Sevilla, o personagem, se
suicidou, atirando-se pela janela do quarto no qual se hospedava em Madrid. O
mesmo quarto em que, meses depois, estariam o escritor Bryce Echenique e sua
mulher de onde, olhando pela janela, viram a mesma paisagem que vira Sevilla
antes de morrer e que os levou a pensar, como ele também o fizera, nas
montanhas do Peru.
Por se chamar Sevilla é que
ele viera a Madrid. Fora uma regra do jogo: aquele cujo sobrenome fosse igual
ao de uma cidade da Espanha, ganharia uma passagem de avião pela Companhia
Aérea que então se instalava no país, para Madrid, além da hospedagem e dos
passeios de praxe.
Humilde funcionário público,
Sevilla se vê, de repente, ganhador de um concurso e levado às cerimônias de ocasião e a realizar a viagem e todos os
programas estabelecidos.
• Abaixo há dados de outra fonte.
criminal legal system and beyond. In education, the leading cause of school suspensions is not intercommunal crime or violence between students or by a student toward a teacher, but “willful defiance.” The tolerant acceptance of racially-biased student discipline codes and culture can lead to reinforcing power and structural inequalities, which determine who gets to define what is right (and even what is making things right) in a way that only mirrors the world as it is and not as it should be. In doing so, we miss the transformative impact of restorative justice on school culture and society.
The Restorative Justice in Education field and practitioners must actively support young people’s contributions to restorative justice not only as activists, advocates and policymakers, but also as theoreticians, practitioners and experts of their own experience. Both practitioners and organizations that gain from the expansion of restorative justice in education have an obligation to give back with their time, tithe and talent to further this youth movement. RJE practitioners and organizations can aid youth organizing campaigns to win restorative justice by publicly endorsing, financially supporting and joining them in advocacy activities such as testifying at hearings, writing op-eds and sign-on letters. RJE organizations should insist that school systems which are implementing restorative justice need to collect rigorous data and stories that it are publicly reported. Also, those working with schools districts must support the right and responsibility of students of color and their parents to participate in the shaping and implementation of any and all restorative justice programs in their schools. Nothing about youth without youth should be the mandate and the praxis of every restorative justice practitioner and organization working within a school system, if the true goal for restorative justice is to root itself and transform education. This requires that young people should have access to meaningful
Das mãos de um relações públicas dos escritórios da
Companhia Aérea, em Lima, passou para as mãos de um relações públicas dos
escritórios da Companhia Aérea em Madrid. Tímido, inexperiente, ingênuo,
ninguém lhe dava ouvidos, nem sua vontade era levada a sério. Sem ter quem o
escutasse nas suas mais pequenas reivindicações, obrigado a passar esses dias
submisso às opções alheias e com a saúde em frangalhos, Sevilla não pode fugir
à atração da janela.
Antes disso, porém, já havia
perdido a noção de tudo quanto vivia. Esquecera já o que fizera e onde estivera
nessa noite que passou em claro como que esperando algo. Pela manhã, diante da
janela, se lançou no voo breve que o levaria para a liberdade ou para ser
feliz.
É o momento em que o relato
se torna parco, conciso. É anunciado que o que aconteceu foi coisa de segundos,
pelas nove da manhã. Que Sevilla se encolheu, fechou os olhos e, num instante
de coragem, passou para o vazio. Informações rápidas, rodeadas de outras: o que
viu nessa hora e que foi o mesmo que viu seu autor meses depois; que suas costas
foram mil vezes fotografadas pelo japonês seu companheiro de viagem; que o
lançar-se pela janela, foi como entrar no cinema sem entrada nesse dia
longínquo de sua infância.
Até então, essa para ele
desmesurada aventura, de sair de sua casa pobre e partir para Madrid, havia sido
narrada com vagar, numa linha sinuosa, enriquecida de trocista mordacidade que,
se por um lado o mostra vítima de um mundo estereotipado e medíocre, por outro,
não perdoa o incongruente e o ridículo desse mundo.
Assim, os clichês: o
norte-americano, que só pensa em tomar cerveja; o japonês, que tudo fotografa;
o guia turístico, determinando sempre os mesmos itinerários e o que é digno de
ser visto. Assim, as pequenas misérias de uma sociedade classista onde os que
se consideram elite são seguidores prazerosos dos modelos forâneos.
Nascido em 1939, no Peru,
Alfredo Bryce Echenique foi Prêmio Casa de las Américas, em 1968, na categoria
Contos. É desse ano a publicação de seu primeiro livro Huerto Cerrado. Dois anos depois, o aparecimento do romance Un mundo para Julius reafirmaria essa
trajetória de humor e de crítica, iniciada nos seus primeiros textos onde não
poupa a elite limenha, certamente igual a todas as elites ou, pelo menos,
aquelas que, no Continente, assim se proclamam.
“Muerte de Sevilla en
Madrid” foi escrito em Paris em 1971 e faz parte de seus Cuentos completos. Separadamente, também foi publicado pela Alianza
Editorial de Madrid em 1994, quando Alfredo Bryce Echenique já havia publicado
outro livro de contos La felicidad já já
e os romances Tantas veces Pedro e La vida exagerada de Martin Romaña.
Os vinte anos que passaram
não o envelheceram. Continua a ser um texto brilhante e contundente. Para
aqueles que sabem também ler nas entrelinhas.